A Niamey au Niger, la vente du bois à destination des ménages pourrait être de plus en plus compliquée. Avec donc des difficultés croissantes dans le ravitaillement pour les deux millions d’habitants de la capitale.  90% des ménages utilisent le bois pour la cuisine ou l'éclairage, selon les services des Eaux et Forêts. En plus des repas quotidiens, le bois est utilisé notamment le jour de la fête musulmane de l'Aïd al-Adha où plus de 54.000 tonnes de bois sont utilisés - soit près du quart de la consommation annuelle de Niamey.   

Les dernières forêts de ce pays sahélien en grande partie désertique, sont situées à moins de 100 km de Niamey. Mais, l'armée doit y faire face aux menaces terroristes.  

Selon des sources locales, les djihadistes qui se contentaient de réguler la coupe du bois en percevant des taxes, interdisent désormais sa coupe dans leur zone d'influence.  

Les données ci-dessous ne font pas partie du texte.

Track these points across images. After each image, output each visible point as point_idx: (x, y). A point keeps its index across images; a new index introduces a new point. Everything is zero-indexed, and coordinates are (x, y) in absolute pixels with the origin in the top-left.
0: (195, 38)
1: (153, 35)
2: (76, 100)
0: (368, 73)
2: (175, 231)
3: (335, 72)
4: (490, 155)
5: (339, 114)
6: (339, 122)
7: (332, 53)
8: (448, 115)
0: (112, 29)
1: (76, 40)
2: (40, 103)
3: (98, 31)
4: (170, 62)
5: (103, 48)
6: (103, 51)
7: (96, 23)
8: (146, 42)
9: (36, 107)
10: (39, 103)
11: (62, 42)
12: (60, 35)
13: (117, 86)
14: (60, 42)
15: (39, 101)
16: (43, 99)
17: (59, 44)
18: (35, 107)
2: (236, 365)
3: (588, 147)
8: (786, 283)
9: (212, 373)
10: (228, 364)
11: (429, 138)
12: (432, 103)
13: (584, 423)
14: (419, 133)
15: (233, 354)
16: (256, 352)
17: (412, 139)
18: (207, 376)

Issoufou Souleymane est vendeur de bois confirme qu’"avant, il ne nous fallait qu'une journée pour ramener un chargement de bois à Niamey. Aujourd'hui, cela peut prendre jusqu'à une semaine, vous comprenez, jusqu'à une semaine, alors la situation est insupportable".  

Les forêts, zone de repli pour les djihadistes   

Selon le Laboratoire d'études et de recherches sur les dynamiques sociales et le développement Local (Lasdel), les forêts qui longent le Burkina Faso et qui étaient "une zone de repli traditionnelle pour les groupes de bandits" le sont maintenant pour "les groupes djihadistes".  

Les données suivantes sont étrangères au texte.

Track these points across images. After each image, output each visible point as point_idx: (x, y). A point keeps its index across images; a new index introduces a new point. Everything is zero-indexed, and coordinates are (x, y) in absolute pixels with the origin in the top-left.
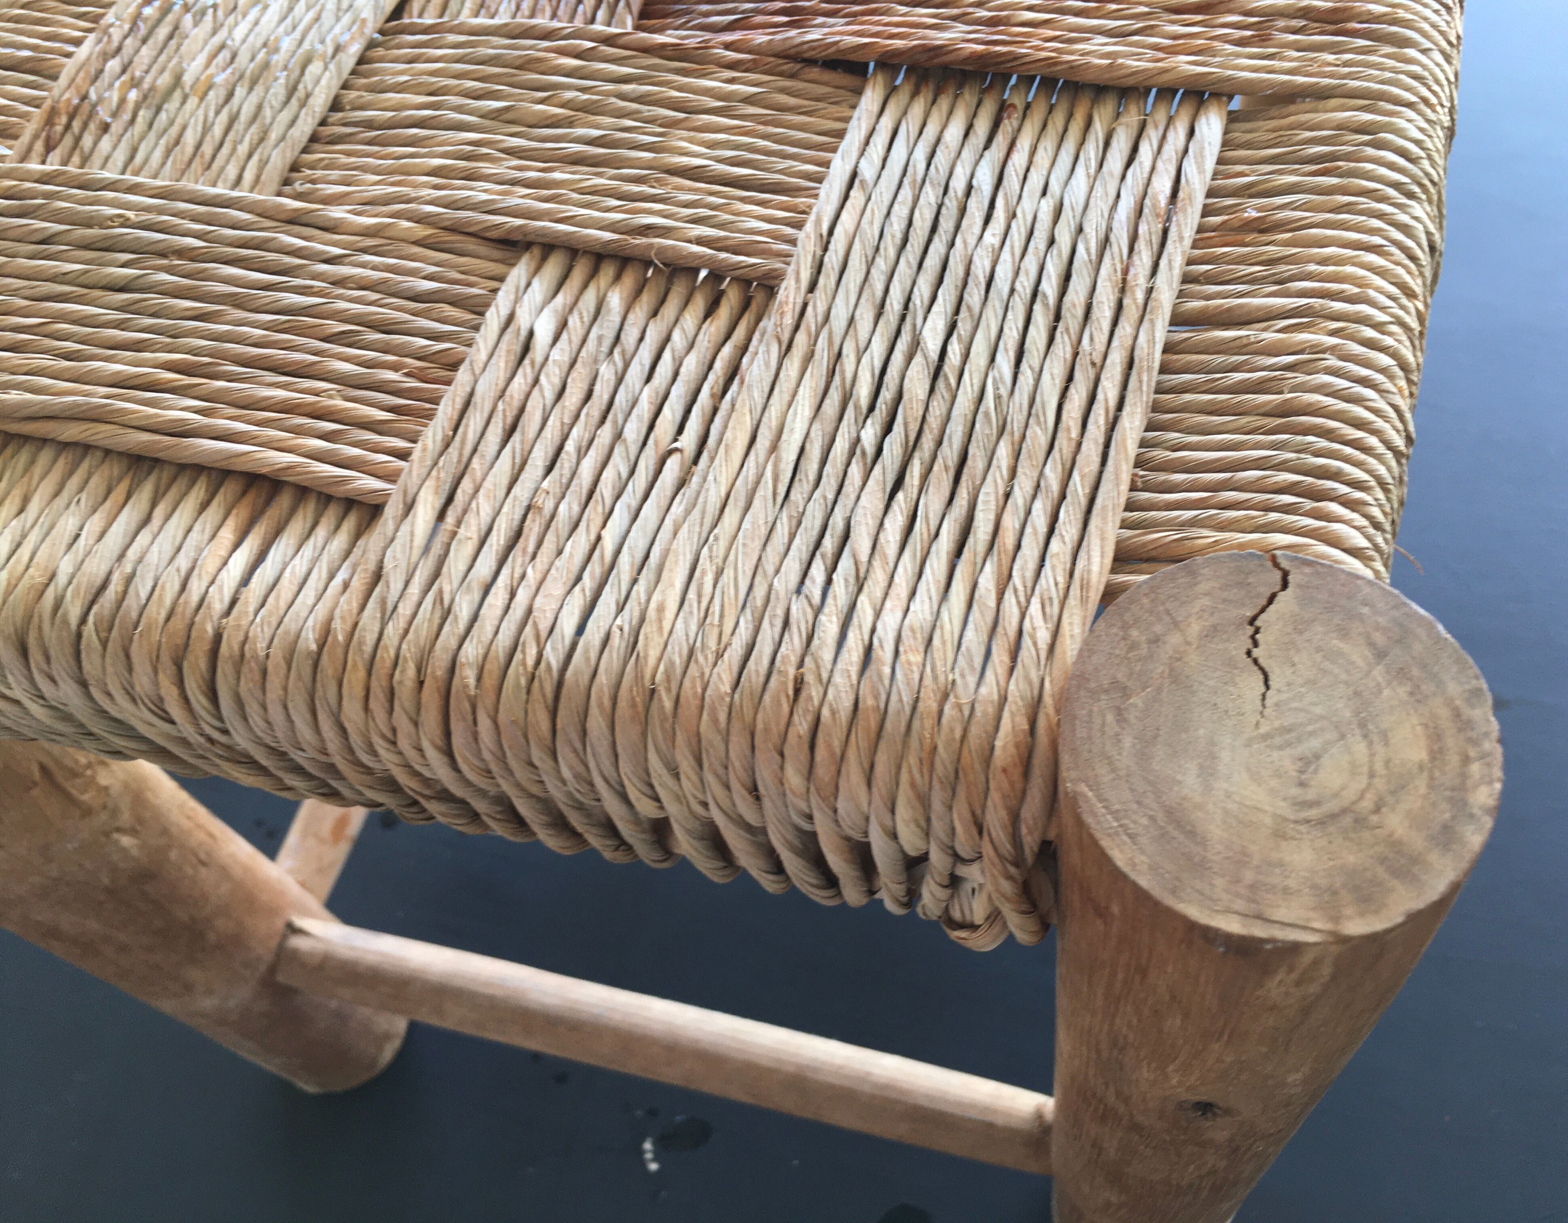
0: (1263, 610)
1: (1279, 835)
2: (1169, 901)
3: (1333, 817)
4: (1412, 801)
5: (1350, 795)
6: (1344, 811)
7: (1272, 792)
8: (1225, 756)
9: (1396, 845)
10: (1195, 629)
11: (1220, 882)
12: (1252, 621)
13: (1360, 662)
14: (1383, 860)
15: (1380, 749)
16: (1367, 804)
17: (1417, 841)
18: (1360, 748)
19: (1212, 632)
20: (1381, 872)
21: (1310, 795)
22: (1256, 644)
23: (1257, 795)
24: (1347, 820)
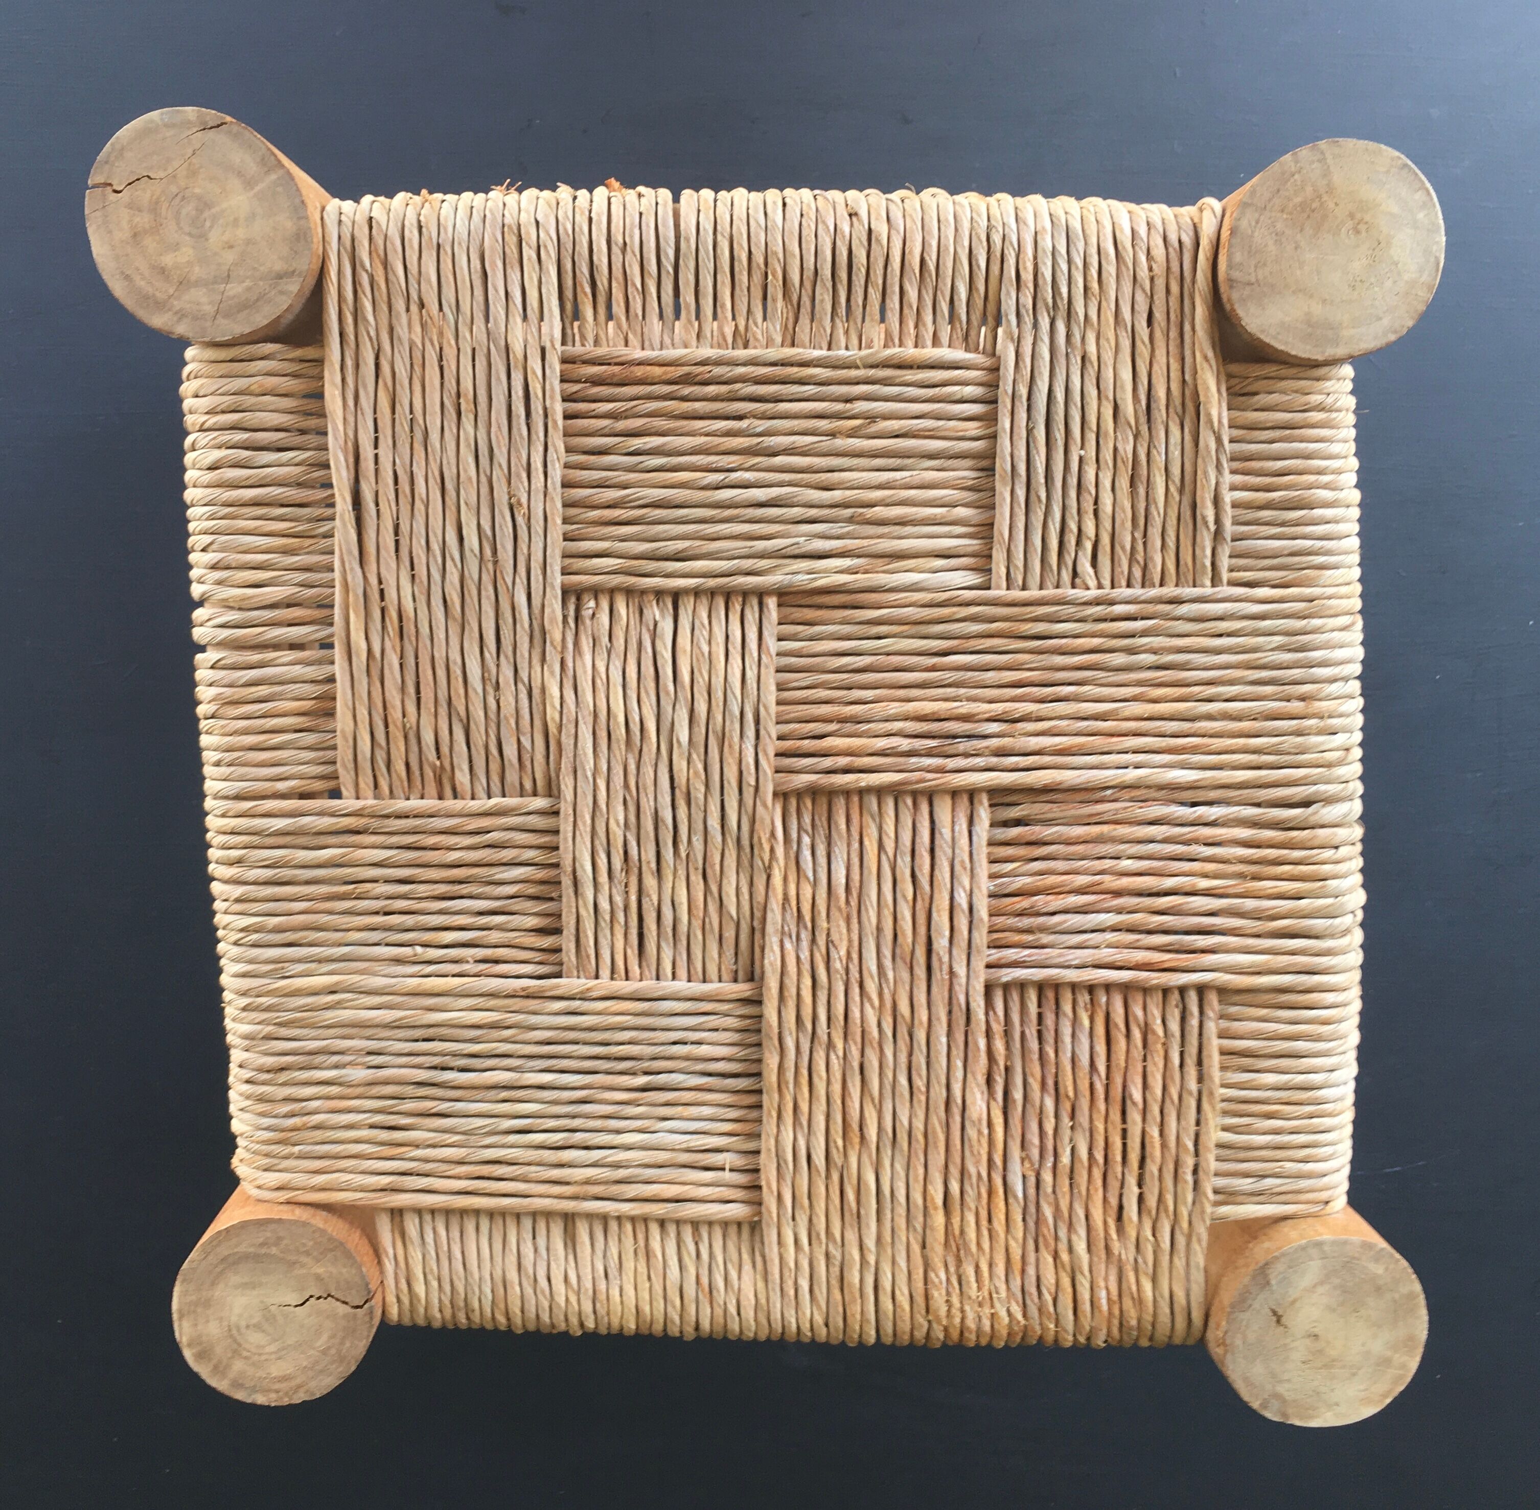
0: (337, 1300)
1: (221, 1319)
2: (179, 1278)
3: (235, 1341)
4: (250, 1371)
5: (247, 1346)
6: (240, 1345)
7: (240, 1316)
8: (255, 1292)
9: (228, 1366)
10: (320, 1270)
11: (194, 1298)
12: (329, 1295)
13: (318, 1344)
14: (220, 1362)
15: (273, 1356)
16: (245, 1354)
17: (232, 1375)
18: (272, 1348)
19: (319, 1278)
20: (214, 1361)
21: (243, 1330)
22: (319, 1298)
23: (237, 1310)
24: (235, 1346)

Le ministre de l'Intérieur du Niger (2016), Mohamed Bazoum, se recueille sur la tombe des 22 soldats tués par des militants islamistes alors qu'ils surveillaient un camp de réfugiés dans la région de Tahoua.
Depuis juillet 2023, date du coup d'Etat, au moins 2.400 personnes ont été tuées au Niger, selon l'ONG Acled Image : Boureima Hama/Getty Images

Mamane Seydou, secrétaire général de l’Association nationale des exploitants du bois du Niger (ANEB - Niger) explique ainsi que "les zones d'exploitation du bois sont des zones très boisées où parfois ce sont des caches même des terroristes"

"Maintenant eux, les terroristes, ils disent que les commerçants-transporteurs du bois, les exploitants du bois sont en train de détruire leurs cases. Donc, eux, ils ont dit ça c'est inadmissible, ils ne peuvent pas accepter ça, à maintes fois ils nous ont donné vraiment des avertissements." 

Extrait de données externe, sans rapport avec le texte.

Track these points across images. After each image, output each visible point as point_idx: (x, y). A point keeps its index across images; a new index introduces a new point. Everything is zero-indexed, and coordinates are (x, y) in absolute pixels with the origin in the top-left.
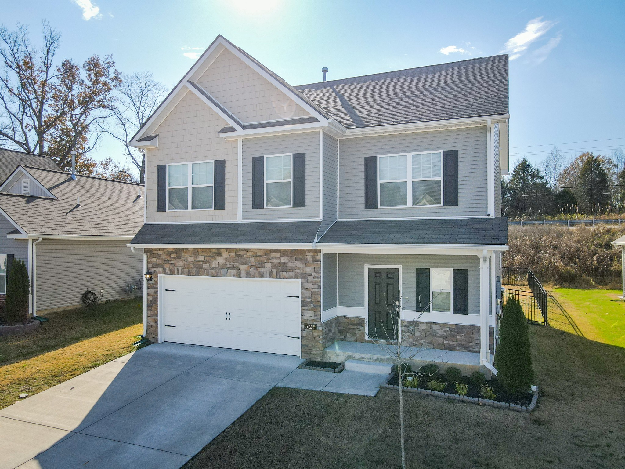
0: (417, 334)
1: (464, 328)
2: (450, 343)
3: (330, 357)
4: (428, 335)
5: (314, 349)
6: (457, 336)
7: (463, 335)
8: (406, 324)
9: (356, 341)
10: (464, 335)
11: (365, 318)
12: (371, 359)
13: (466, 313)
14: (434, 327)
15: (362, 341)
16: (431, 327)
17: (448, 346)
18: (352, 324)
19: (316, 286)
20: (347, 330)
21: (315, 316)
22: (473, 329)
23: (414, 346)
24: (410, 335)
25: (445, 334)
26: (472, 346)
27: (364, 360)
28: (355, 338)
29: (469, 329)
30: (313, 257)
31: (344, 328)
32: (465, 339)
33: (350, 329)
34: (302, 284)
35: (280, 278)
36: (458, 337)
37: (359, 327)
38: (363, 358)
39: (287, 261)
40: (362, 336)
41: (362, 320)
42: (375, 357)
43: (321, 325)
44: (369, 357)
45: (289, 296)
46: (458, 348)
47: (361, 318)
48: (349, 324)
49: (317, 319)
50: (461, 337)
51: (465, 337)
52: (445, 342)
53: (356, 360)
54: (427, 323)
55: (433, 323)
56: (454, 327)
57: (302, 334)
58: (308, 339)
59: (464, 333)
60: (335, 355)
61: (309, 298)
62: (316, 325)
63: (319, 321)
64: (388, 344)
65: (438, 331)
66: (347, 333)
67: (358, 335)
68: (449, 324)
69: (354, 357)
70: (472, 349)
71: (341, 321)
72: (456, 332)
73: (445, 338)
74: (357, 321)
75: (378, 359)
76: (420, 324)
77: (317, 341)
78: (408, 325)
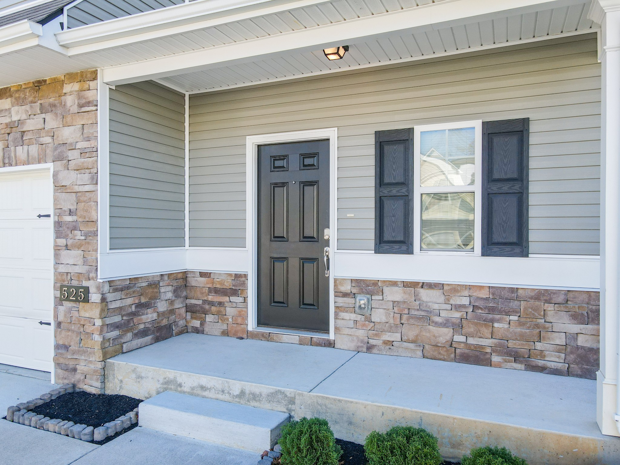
0: (378, 316)
1: (518, 299)
2: (471, 341)
3: (121, 381)
4: (408, 319)
5: (83, 357)
6: (492, 321)
7: (514, 318)
8: (347, 288)
9: (225, 333)
10: (516, 318)
11: (246, 276)
12: (223, 391)
13: (524, 253)
14: (425, 295)
15: (240, 335)
16: (416, 295)
17: (467, 351)
18: (216, 291)
19: (86, 177)
20: (207, 307)
21: (85, 263)
22: (549, 302)
23: (370, 348)
24: (359, 318)
25: (458, 315)
26: (542, 355)
27: (206, 393)
28: (225, 327)
29: (532, 302)
30: (80, 93)
31: (200, 302)
32: (519, 330)
33: (212, 303)
34: (55, 175)
35: (11, 165)
36: (496, 325)
37: (233, 299)
38: (203, 388)
39: (24, 117)
40: (239, 320)
41: (240, 278)
42: (236, 387)
43: (98, 288)
44: (219, 387)
45: (40, 216)
46: (496, 359)
47: (237, 276)
48: (210, 290)
49: (89, 272)
50: (506, 326)
51: (521, 324)
52: (459, 338)
53: (184, 392)
54: (406, 285)
55: (423, 285)
56: (484, 294)
57: (56, 316)
58: (69, 330)
59: (514, 312)
60: (134, 376)
61: (71, 213)
62: (87, 290)
63: (93, 279)
64: (302, 343)
65: (436, 306)
66: (205, 313)
67: (230, 320)
68: (470, 287)
69: (180, 385)
70: (541, 363)
71: (194, 284)
72: (492, 310)
73: (458, 327)
74: (228, 284)
75: (242, 394)
76: (386, 290)
77: (90, 335)
78: (354, 291)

Mamane Seydou explique que depuis 2015, son association a perdu 24 personnes, des chauffeurs et des apprentis. 52 de leurs camions ont été brûlés.

Contrôle du trafic de carburant  

De leur côté, les autorités nigériennes veulent mieux contrôler le trafic de carburant à Niamey.  

60% de l'essence et du gasoil utilisés par les terroristes viennent des stations-services de Niamey, a récemment déclaré le gouverneur de la région, le général de brigade Assoumane Abdou Harouna devant les promoteurs des stations-services. Ceux-ci ont été sommés de placer des caméras de surveillance au niveau de leurs stations-services.

L'acteur de la société civile Sahanin Mahamadou précise que les groupes terroristes se ravitaillent aussi auprès des forces de défense et de sécurité sur le front. Il salue tout de même la décision du gouverneur de Niamey.   

Le fait que les stations-services mettent les caméras de surveillance permettra non seulement à ces gérants de stations de savoir ce que leur personnel fait. Mais cela permettrait aussi à nos forces de défense et de sécurité d’être rassurées qu’il n’y a pas des gens qui vendent le carburant de notre pays à ces terroristes.”   

Inondations à Niamey
Les stations-services sont dans le collimateur des autorités nigériennes Image : Mahamadou Abdoulkarim/DW

 Autre secteur où les groupes terroristes se ravitaillent, c’est celui des armes. Dans un rapport publié fin avril, l’organisation britannique Conflict Armament Research (CAR) indiquait que les groupes djihadistes sont aussi alimentés en armes saisies lors des raids contre les forces armées du Sahel.  

Sur 726 armes saisies entre 2014 et 2023, sur 5.890 armes répertoriées par les enquêteurs, environ 20% proviennent directement des stocks des armées nationales sahéliennes. Un chiffre probablement sous-estimé, selon l’un des co-auteurs du rapport.